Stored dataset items
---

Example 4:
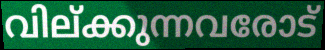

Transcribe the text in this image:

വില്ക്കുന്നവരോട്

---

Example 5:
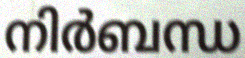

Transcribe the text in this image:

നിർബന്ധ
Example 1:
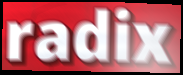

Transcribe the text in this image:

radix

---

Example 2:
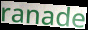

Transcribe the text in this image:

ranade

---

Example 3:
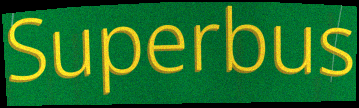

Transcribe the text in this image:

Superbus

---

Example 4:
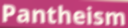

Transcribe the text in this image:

[Task brief] Check each line in the records above for the word "Example". Return those that have it.

[Written answer]
Example 4:
Example 5:
Example 1:
Example 2:
Example 3:
Example 4:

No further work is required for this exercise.